◆ **Source document**
◇ ◇ ◇

The We Company, WeWork’s parent company, finally took the IPO plunge Wednesday, in the process reporting 2016 to 2018 revenue of $1.82 billion and losses of $1.62 billion. The company would be traded under the symbol “We.”

Skadden, Arps, Slate, Meagher & Flom advised the co-working pioneer and real estate giant on its filing, with New York capital markets partner Ryan Dzierniejko heading a team that included partners Graham Robinson and Laura Knoll in Boston.

Simpson Thacher & Bartlett partners John Ericson and Roxane Reardon in Boston advised an underwriter group that includes JPMorgan, Goldman Sachs, Bank of America, Barclays Capital, Citigroup Global Markets, Credit Suisse Securities (USA), HSBC Securities (USA), UBS Securities and Wells Fargo Securities.

Skadden has advised WeWork in the past, notably representing it during Japanese telecommunications company SoftBank’s $4.4 billion capital infusion in July 2017.

WeWork, which has been valued as high as $47 billion in the private market, has seen massive revenue growth over the past several years. During the first half of 2019 the company reported revenue of $1.54 billion, almost outpacing their total revenue from the prior two years. But the losses have mounted as well as the company attempts to rapidly expand. It reported losses in the first half of 2019 of $689.7 million.

The company’s Wednesday filing revealed some interesting numbers around its expansion. According to the filing, WeWork now has 528 locations in 111 cities around the world with a total membership of over half a million.

◇ ◇ ◇

Stored data
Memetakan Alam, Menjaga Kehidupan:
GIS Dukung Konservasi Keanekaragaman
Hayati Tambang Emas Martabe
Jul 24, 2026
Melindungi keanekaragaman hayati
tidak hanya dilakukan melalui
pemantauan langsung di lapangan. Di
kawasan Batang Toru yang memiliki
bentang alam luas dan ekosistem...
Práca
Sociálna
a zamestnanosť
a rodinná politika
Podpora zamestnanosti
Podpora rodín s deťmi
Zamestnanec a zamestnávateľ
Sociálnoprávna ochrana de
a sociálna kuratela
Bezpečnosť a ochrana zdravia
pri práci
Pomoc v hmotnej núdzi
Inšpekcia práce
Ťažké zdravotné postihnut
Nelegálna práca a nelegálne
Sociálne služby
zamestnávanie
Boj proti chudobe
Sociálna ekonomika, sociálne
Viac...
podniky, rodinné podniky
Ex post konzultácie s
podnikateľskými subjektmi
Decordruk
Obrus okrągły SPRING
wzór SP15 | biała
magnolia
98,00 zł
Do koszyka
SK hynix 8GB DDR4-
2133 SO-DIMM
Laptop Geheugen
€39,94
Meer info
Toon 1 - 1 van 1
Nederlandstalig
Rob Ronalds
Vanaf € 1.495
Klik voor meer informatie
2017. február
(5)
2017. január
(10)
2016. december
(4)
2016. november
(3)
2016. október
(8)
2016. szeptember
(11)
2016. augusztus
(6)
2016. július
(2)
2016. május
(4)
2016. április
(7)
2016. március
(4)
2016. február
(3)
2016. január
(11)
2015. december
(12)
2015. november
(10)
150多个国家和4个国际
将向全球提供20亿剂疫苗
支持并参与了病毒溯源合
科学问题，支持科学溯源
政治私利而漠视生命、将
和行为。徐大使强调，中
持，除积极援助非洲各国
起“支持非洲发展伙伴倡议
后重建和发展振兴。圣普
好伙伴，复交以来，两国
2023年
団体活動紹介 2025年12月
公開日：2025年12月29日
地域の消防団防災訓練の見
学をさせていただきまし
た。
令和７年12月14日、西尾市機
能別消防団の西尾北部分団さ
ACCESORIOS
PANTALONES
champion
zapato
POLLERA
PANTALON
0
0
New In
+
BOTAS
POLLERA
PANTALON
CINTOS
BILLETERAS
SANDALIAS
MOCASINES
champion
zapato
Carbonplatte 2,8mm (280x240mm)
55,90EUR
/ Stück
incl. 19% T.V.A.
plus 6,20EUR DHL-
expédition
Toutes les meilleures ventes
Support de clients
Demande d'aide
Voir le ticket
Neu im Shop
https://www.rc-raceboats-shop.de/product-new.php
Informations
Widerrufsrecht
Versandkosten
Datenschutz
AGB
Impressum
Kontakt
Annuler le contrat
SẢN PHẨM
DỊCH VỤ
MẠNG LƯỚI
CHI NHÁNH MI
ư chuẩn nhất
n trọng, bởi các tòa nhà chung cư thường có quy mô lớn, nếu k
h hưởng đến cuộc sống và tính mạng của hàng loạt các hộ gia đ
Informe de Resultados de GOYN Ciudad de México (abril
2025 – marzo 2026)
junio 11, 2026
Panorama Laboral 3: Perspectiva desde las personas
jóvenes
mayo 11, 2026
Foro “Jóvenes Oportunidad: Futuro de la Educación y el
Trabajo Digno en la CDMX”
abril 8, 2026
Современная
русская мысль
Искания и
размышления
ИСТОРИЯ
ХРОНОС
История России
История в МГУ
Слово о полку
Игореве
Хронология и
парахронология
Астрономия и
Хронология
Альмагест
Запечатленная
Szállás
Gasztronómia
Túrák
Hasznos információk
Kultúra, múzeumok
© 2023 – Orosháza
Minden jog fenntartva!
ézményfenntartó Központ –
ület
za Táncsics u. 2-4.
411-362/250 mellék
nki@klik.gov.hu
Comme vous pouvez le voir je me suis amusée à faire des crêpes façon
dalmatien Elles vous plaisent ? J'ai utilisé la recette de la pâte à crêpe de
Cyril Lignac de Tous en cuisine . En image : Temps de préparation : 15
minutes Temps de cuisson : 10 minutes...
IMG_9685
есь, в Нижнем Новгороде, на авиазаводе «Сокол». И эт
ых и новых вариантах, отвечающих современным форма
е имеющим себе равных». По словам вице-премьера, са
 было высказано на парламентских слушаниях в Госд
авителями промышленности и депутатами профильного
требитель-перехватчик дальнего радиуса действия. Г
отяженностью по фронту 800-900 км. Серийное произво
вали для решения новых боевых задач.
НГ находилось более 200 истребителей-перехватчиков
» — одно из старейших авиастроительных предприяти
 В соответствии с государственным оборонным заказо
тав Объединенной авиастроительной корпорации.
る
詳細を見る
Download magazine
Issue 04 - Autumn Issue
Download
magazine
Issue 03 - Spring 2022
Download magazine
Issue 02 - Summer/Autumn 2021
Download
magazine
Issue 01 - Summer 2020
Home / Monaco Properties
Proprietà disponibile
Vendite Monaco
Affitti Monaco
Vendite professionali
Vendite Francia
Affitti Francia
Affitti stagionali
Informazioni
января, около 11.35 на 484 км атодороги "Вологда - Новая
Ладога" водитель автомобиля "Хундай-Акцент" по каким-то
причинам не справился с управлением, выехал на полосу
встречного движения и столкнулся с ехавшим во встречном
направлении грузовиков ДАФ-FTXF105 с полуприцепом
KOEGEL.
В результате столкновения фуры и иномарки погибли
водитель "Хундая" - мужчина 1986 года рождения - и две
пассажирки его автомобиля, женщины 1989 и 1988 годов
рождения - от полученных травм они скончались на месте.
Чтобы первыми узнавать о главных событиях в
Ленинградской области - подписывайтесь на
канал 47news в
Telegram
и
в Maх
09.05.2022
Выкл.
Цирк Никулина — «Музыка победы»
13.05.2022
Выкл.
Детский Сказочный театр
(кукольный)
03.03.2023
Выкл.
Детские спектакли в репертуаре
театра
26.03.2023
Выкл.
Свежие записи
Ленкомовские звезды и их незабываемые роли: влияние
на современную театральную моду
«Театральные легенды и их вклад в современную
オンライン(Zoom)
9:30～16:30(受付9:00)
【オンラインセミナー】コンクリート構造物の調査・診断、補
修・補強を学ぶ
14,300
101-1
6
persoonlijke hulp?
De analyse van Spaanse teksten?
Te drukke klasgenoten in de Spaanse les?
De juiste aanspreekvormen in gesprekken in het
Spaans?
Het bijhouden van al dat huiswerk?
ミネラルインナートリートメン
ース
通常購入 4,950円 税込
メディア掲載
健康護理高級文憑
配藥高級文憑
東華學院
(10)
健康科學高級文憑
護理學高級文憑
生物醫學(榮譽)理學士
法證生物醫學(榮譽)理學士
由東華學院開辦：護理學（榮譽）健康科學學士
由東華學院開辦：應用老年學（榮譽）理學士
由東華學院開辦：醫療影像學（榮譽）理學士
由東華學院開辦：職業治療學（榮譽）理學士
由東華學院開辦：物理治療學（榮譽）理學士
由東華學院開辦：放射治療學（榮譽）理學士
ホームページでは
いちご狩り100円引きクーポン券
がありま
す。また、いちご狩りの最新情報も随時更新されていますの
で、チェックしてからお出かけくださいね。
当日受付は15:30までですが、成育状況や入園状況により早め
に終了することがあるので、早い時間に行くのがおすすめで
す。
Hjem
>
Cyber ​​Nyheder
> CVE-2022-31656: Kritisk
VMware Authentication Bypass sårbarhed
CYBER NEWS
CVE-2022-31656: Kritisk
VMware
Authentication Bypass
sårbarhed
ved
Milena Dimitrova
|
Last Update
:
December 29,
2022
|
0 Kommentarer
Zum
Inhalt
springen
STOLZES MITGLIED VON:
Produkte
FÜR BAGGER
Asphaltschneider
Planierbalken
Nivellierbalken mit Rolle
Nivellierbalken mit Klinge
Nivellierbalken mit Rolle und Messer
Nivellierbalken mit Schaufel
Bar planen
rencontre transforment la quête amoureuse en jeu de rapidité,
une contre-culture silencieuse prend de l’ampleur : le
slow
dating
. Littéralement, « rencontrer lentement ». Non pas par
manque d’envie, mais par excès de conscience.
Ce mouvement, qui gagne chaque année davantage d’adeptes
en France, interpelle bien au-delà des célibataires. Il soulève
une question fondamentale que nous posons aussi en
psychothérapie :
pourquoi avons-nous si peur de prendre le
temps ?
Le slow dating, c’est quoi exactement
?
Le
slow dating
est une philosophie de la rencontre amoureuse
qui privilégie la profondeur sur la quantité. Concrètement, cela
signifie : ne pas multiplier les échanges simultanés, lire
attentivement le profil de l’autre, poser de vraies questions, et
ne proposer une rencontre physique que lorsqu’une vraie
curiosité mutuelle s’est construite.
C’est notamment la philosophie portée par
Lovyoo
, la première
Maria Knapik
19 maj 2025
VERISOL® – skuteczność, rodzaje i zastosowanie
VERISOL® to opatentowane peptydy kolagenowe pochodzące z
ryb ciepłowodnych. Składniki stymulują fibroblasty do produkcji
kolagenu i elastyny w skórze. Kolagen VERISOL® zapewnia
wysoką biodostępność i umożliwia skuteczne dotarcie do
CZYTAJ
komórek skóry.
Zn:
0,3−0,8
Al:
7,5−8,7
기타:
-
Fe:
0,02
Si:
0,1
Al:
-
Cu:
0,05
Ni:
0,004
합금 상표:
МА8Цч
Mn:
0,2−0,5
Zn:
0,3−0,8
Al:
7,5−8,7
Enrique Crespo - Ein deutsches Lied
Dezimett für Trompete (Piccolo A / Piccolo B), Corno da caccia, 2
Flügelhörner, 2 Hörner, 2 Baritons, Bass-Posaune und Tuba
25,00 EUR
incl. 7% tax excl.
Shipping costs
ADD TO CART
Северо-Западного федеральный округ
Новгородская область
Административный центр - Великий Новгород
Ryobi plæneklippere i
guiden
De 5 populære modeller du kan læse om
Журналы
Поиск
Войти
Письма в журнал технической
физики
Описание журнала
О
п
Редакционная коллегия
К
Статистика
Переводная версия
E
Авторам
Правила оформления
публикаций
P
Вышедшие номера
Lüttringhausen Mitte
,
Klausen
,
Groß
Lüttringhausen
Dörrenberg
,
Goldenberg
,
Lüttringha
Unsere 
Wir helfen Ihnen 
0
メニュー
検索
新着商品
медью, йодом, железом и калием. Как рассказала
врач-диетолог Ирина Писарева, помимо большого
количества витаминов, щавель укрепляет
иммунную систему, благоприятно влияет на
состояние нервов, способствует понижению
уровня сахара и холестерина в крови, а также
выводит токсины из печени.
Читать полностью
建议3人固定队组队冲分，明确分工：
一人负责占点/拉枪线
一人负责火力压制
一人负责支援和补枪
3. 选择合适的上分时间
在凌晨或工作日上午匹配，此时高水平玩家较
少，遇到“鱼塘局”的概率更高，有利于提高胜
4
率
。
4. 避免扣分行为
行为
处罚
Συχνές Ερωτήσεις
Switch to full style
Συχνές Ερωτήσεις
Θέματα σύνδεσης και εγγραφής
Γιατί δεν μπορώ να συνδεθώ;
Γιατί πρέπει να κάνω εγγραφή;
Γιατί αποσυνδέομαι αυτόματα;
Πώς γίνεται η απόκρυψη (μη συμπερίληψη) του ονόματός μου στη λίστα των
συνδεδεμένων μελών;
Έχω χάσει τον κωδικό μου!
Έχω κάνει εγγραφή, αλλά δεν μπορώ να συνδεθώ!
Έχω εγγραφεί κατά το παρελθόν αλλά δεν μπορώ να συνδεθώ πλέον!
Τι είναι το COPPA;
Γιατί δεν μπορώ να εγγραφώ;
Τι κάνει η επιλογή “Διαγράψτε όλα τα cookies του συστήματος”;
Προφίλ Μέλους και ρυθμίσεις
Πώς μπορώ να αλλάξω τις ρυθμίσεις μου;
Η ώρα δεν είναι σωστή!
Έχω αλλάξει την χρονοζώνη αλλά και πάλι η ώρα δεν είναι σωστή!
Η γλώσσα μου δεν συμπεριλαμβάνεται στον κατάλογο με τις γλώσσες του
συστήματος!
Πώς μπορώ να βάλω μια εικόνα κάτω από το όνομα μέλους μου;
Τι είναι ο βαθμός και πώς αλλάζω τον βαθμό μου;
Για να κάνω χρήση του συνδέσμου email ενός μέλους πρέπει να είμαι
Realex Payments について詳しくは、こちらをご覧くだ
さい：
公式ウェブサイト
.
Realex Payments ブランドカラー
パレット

◇ ◇ ◇

◆ **What the task requires**
Retype the full article on the WeWork IPO filing word for word.

◆ **Solved problem**
The We Company, WeWork’s parent company, finally took the IPO plunge Wednesday, in the process reporting 2016 to 2018 revenue of $1.82 billion and losses of $1.62 billion. The company would be traded under the symbol “We.”

Skadden, Arps, Slate, Meagher & Flom advised the co-working pioneer and real estate giant on its filing, with New York capital markets partner Ryan Dzierniejko heading a team that included partners Graham Robinson and Laura Knoll in Boston.

Simpson Thacher & Bartlett partners John Ericson and Roxane Reardon in Boston advised an underwriter group that includes JPMorgan, Goldman Sachs, Bank of America, Barclays Capital, Citigroup Global Markets, Credit Suisse Securities (USA), HSBC Securities (USA), UBS Securities and Wells Fargo Securities.

Skadden has advised WeWork in the past, notably representing it during Japanese telecommunications company SoftBank’s $4.4 billion capital infusion in July 2017.

WeWork, which has been valued as high as $47 billion in the private market, has seen massive revenue growth over the past several years. During the first half of 2019 the company reported revenue of $1.54 billion, almost outpacing their total revenue from the prior two years. But the losses have mounted as well as the company attempts to rapidly expand. It reported losses in the first half of 2019 of $689.7 million.

The company’s Wednesday filing revealed some interesting numbers around its expansion. According to the filing, WeWork now has 528 locations in 111 cities around the world with a total membership of over half a million.